I scolded when Beaux pounced on Roo-Roo, the crippled yard rooster. I let him know in no uncertain terms, the he was not to play With Roo-Roo. He got the message. Same thing with Dottie and her two sidekicks. I dragged him to them and fussed after he ran through them several times, making them run and flutter. he got that message too. BUT I never told him that Chic-Chic was off limits. Thinking on his terms, Momma said I can't play with those other chickens, but she said NOTHING about THIS one! And so he had a fun time with her, only to play with her to death. So am I going to have to introduce him to every single chicken on this place, one by one and explain to him that he cannot play with them? Sigh.....
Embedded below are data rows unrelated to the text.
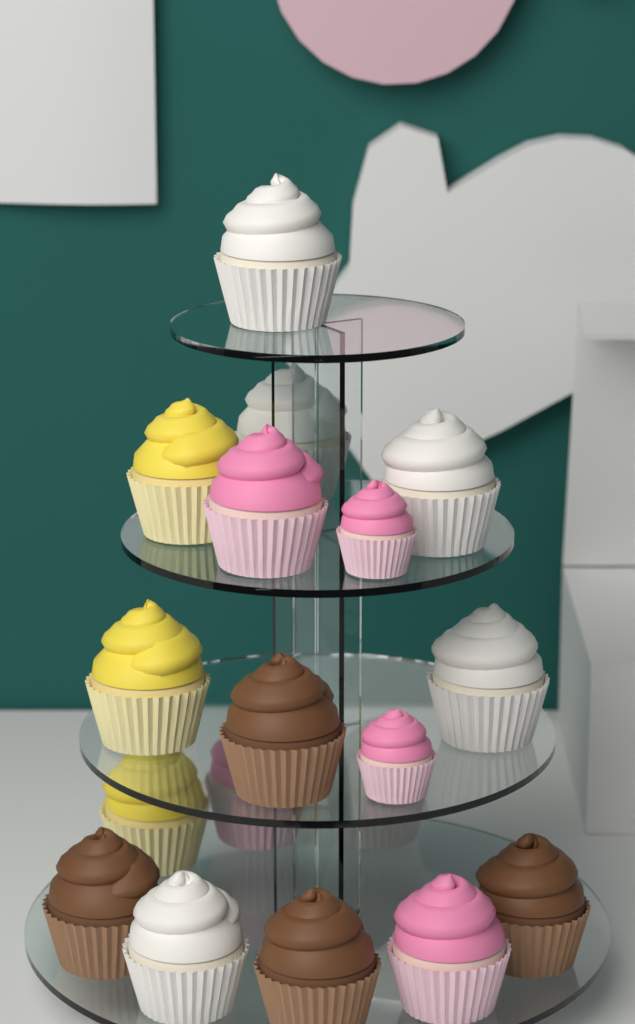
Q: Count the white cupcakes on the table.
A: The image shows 6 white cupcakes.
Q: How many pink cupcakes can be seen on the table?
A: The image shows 5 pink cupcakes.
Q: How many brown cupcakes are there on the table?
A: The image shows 4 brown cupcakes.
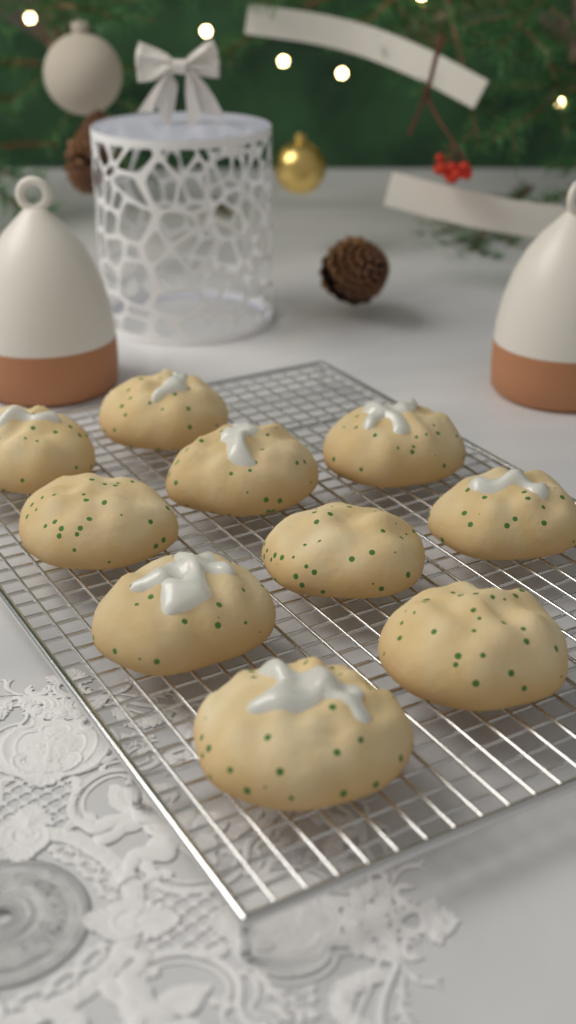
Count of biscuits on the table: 10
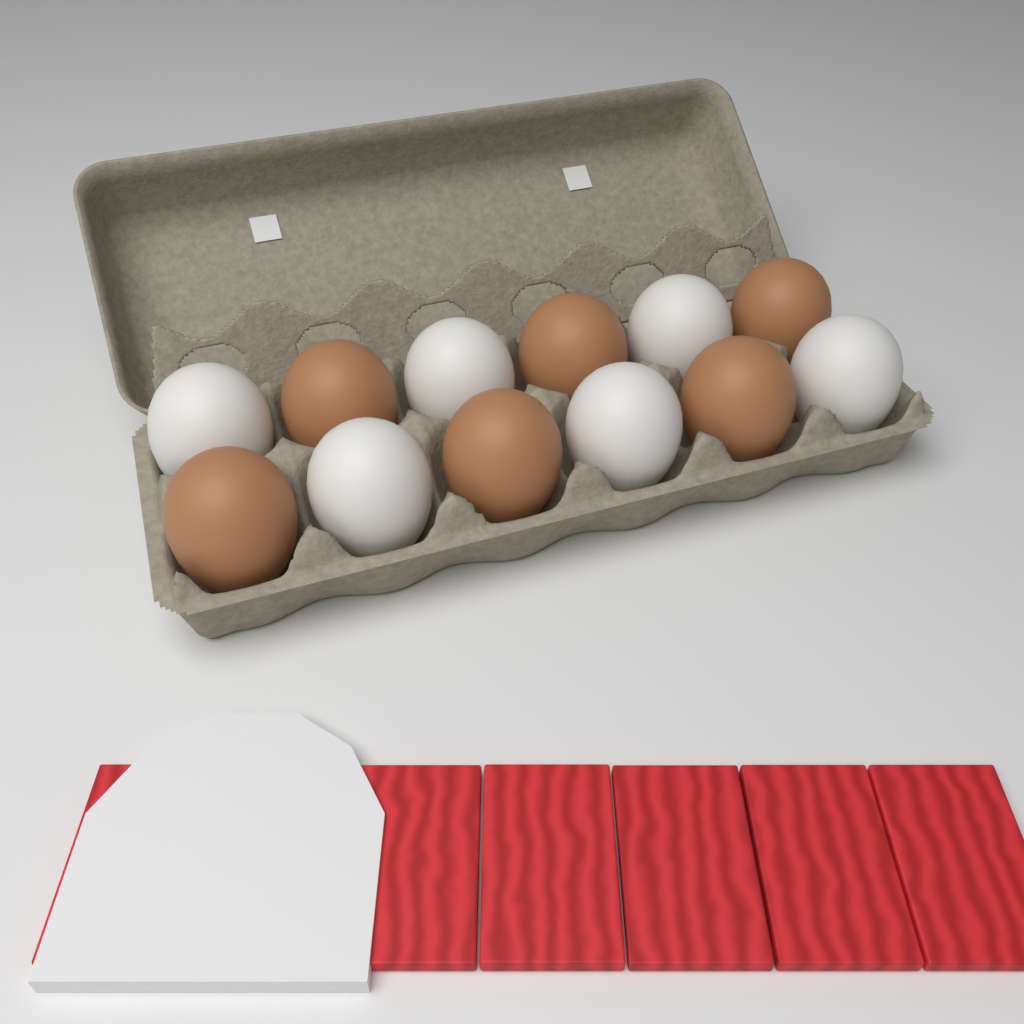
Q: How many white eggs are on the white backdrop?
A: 6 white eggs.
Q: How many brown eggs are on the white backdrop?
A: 6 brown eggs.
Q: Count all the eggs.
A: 12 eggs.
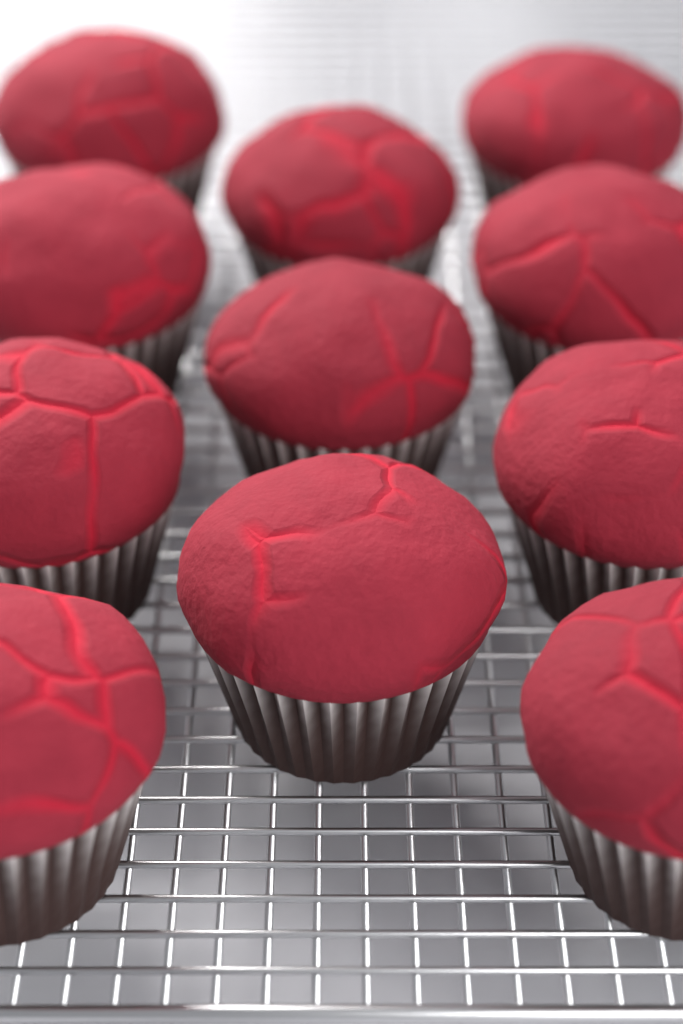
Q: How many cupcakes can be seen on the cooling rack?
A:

I am not surprised by Beaux killing a chicken. He is a hunting dog. His breed runs down cattle and brings them in to be worked. His breed runs feral hogs for hunters. His breed is fierce, strong willed, independent and everything you want in a farm/ranch dog. He already is a fantastic farm dog. He is brilliant smart, he learns. I made this an event he will NEVER forget-ever.

 As I write this, he is still in his kennel. It may take a few days for him to bounce back, he has a lot to think about. I left the newspaper right where Chic-Chic died, with a brick to weight it down. I will return Beaux to the scene of the crime over the next few days. I will not use the newspaper on him again, but will calmly explain to him why he cannot play with the chickens. I kept a few of her feathers to remind him. Every day is a training day, I hope we don't have any more like this. I am pretty sure he got the message. I need to go pet him again and reinforce that he is loved and that I am not mad at him anymore.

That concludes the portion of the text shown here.